José Antonio Latorre

Personal information
- Full name: José Antonio Latorre Beaskoetxea
- Born: December 1, 1941 (age 83) Bilbao, Spain
- Height: 1.75 m (5 ft 9 in)
- Position(s): Forward

Senior career*
- Years: Team / Apps / (Gls)
- 1960–1966: Athletic Bilbao / 45 / (7)
- 1964–1965: →Indautxu (loan) / 11 / (4)
- 1965–1969: Sabadell / 10 / (0)

= José Antonio Latorre =

Spanish footballer

José Antonio "Txato" Latorre Beaskoetxea (born 1 January 1941) is a Spanish former professional football player.
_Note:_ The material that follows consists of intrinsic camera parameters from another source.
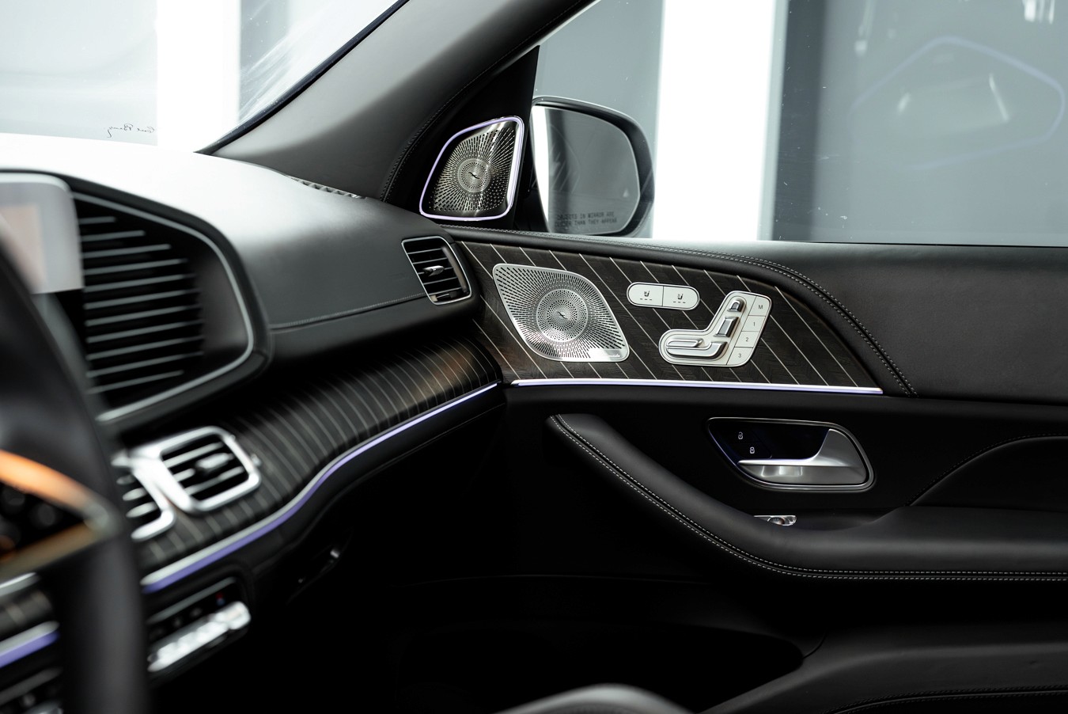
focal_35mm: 50
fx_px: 1484
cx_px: 534
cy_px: 357
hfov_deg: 39.6
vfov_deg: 27.0
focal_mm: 50
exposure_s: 1/250
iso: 5000
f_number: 2.8
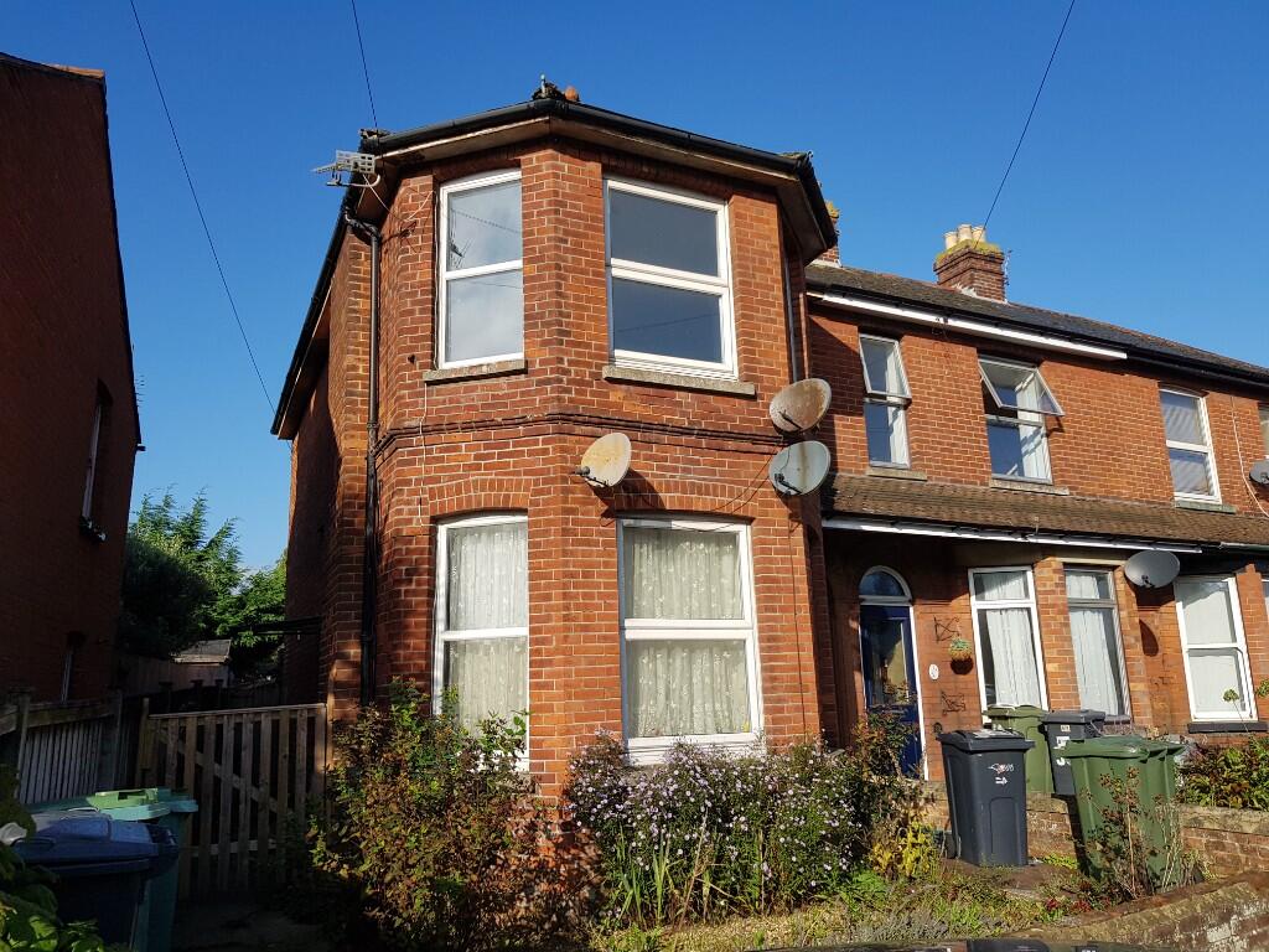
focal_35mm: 26
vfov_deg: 53.1
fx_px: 953
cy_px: 476
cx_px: 634
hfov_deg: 67.3
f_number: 1.7
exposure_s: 1/2064
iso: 40
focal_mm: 4.2
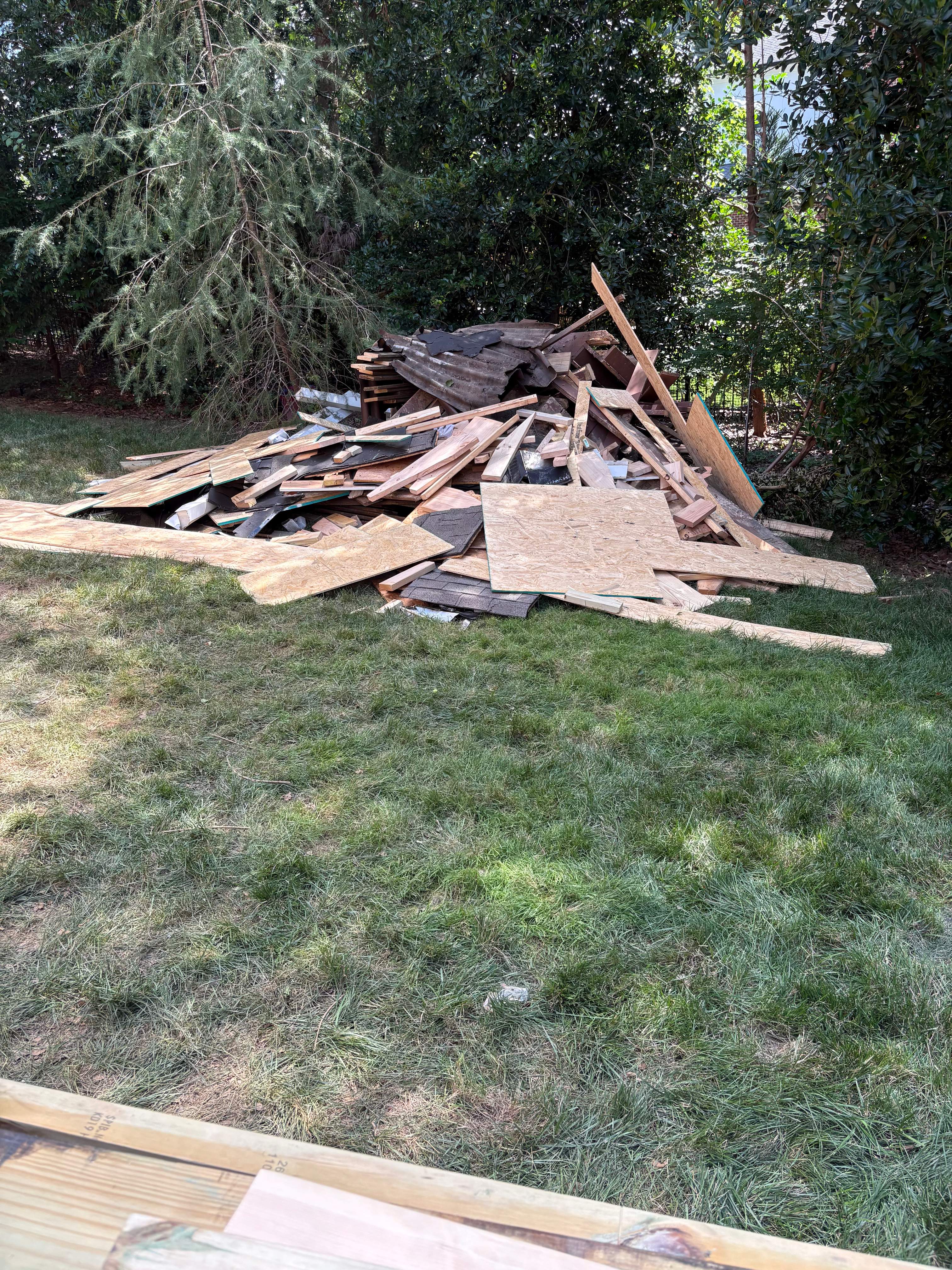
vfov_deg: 67.3
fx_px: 953
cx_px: 476
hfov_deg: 53.1
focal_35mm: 26
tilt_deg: -21.0
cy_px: 635
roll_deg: +2.2
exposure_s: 1/284
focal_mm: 5.96
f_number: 1.6
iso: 40
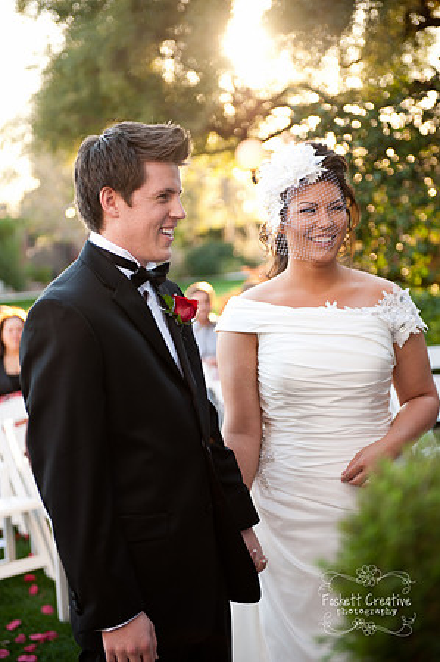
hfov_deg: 19.4
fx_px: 1286
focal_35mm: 70
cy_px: 331
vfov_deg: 28.9
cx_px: 220
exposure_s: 1/200
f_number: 2.8
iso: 200
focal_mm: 70
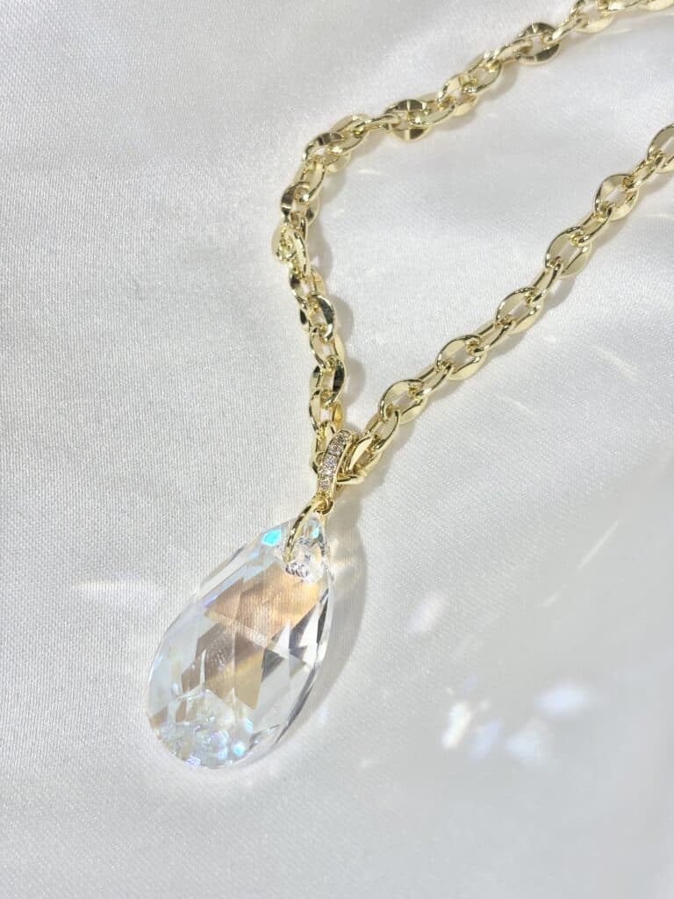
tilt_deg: -64.2
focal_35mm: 52
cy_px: 450
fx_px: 1350
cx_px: 337
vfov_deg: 36.8
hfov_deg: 28.0
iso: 32
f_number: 1.6
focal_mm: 5.96
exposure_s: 1/327
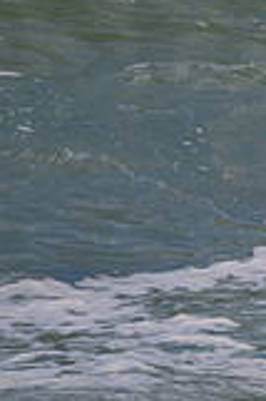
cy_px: 49
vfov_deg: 0.7
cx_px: 617
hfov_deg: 0.5
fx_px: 32020
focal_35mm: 2883
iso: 560
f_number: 11
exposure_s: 1/2000
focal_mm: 800
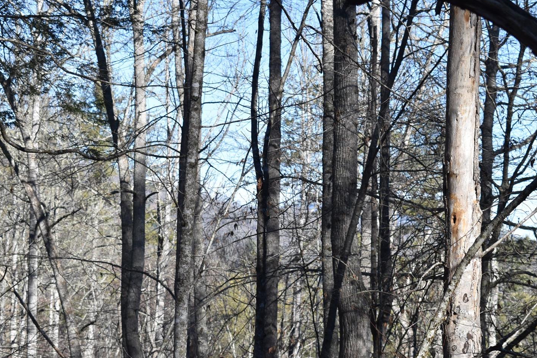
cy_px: 169
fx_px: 1771
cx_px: 297
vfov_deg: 11.5
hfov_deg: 17.2
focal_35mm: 119
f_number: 9
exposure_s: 1/320
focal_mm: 55
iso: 200
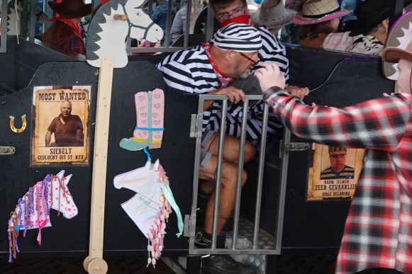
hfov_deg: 27.4
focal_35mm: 62
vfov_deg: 21.8
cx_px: -115
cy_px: 99
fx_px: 709
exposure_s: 1/250
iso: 250
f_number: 2.8
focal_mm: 9
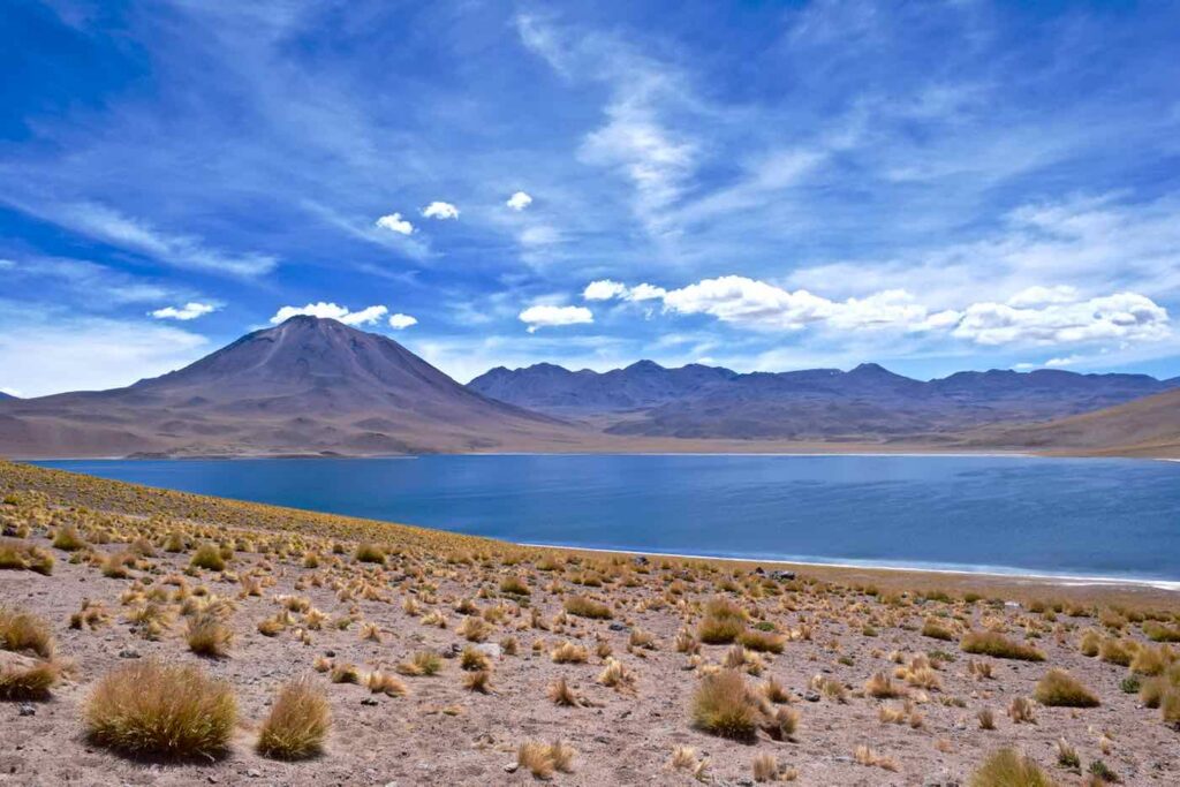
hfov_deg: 67.4
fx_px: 885
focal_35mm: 27
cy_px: 394
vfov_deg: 47.9
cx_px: 590
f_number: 11
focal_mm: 18
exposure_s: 1/500
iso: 200
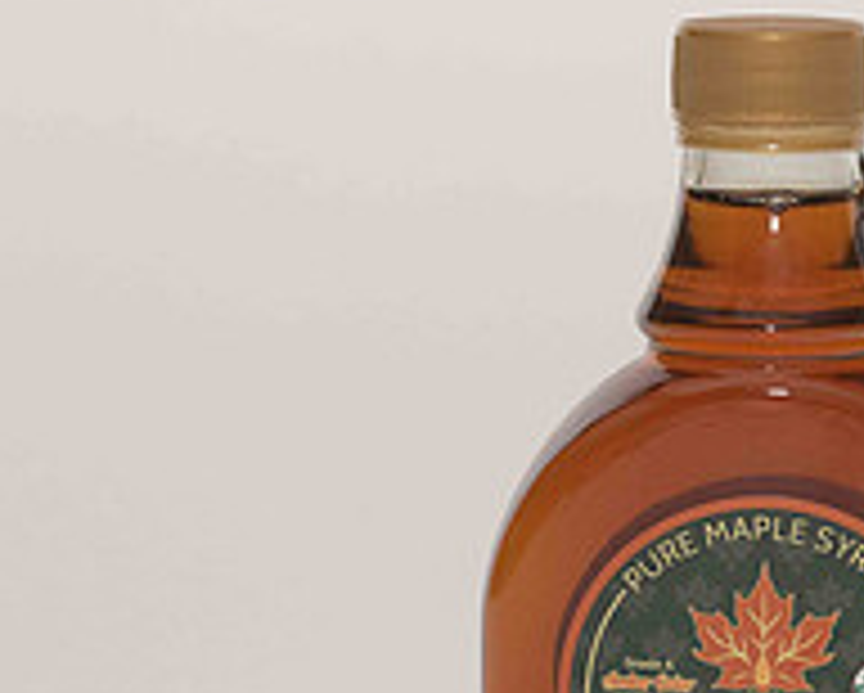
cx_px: 752
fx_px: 6169
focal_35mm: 241
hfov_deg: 8.0
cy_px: 511
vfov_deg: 6.4
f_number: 13
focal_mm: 85
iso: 400
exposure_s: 1/100
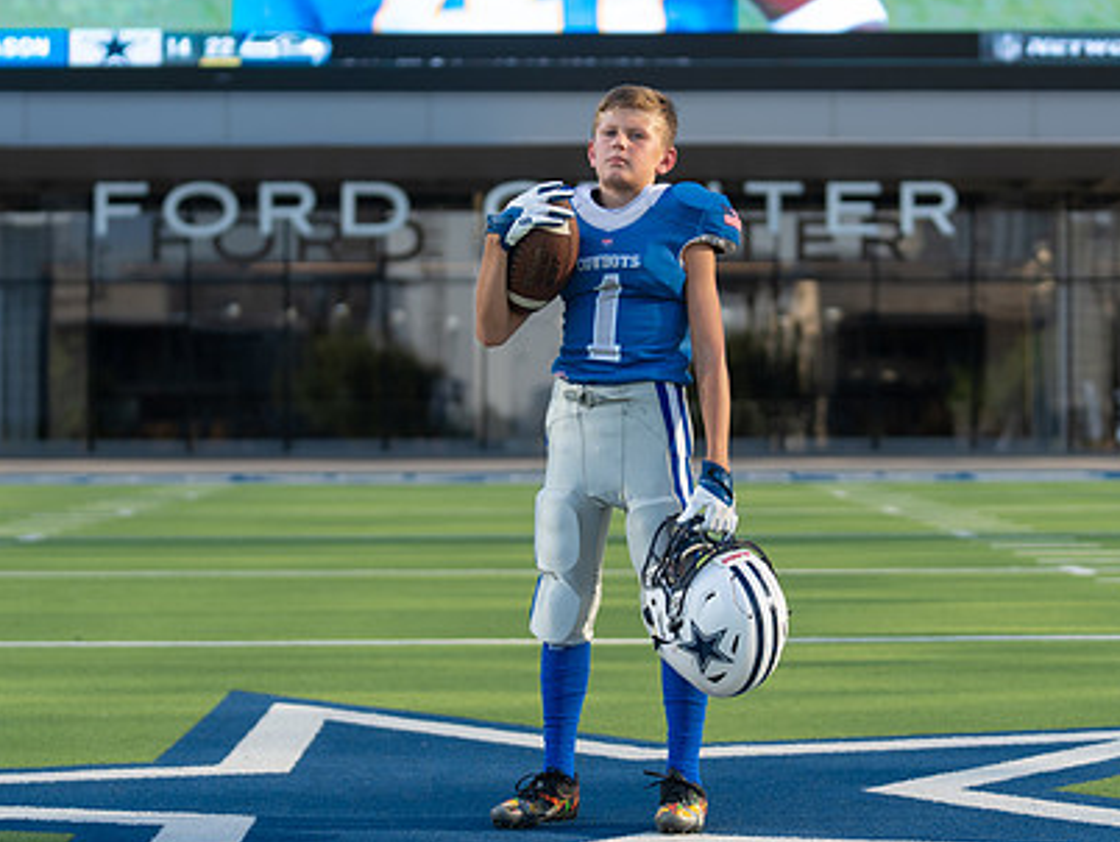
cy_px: 399
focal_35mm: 100
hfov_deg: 19.6
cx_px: 613
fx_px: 3237
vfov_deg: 14.8
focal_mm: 70
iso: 100
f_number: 2.8
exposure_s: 1/640
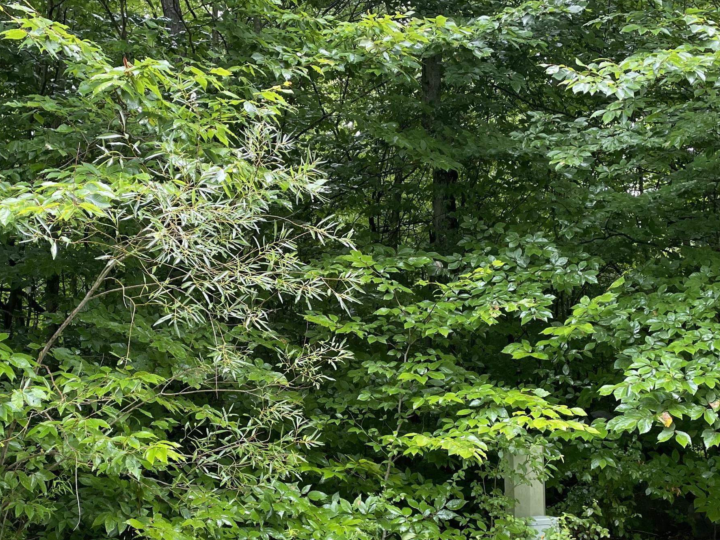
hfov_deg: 42.7
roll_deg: +1.1
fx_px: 915
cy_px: 320
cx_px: 283
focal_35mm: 44
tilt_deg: +3.6
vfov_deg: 32.8
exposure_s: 1/121
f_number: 1.6
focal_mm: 4.2
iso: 80
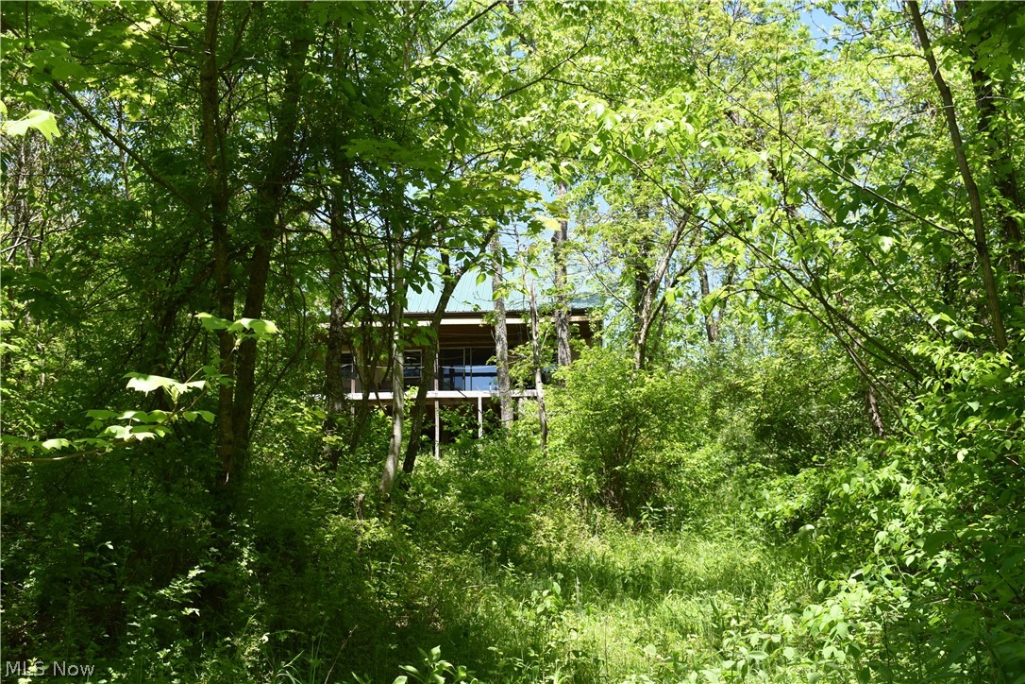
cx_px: 512
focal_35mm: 44
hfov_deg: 45.0
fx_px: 1238
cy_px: 342
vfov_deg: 30.8
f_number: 8
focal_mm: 29
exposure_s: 1/250
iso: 280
He played as a forward for Athletic Bilbao, Indautxu, and Sabadell.

== Biography ==

When he was young he played for his hometown team, Zorrota Football Club. Athletic Bilbao signed him as a youth and when he was 19 he first played in La Liga. He completed 7 matches and scored one goal. In 1961, when he was 20, he played 16 matches and scored 3 goals. In the 1963/64 season he scored only one goal but the goal was the 2000th in the history of the club on the 14th league day against Real Valladolid in the 88th minute. The worst season for him as a player of Athletic Bilbao was in 1964 because he did not play any match. He decided to go to SD Indautxu to end the season. There he played 11 matches and scored 4 goals. When he returned to Athletic in 1965 he did not play. He moved to CE Sabadell FC for the next 3 years where he did not score and played only 900 minutes. After this, he quit football to work as an engineer for the next 30 years.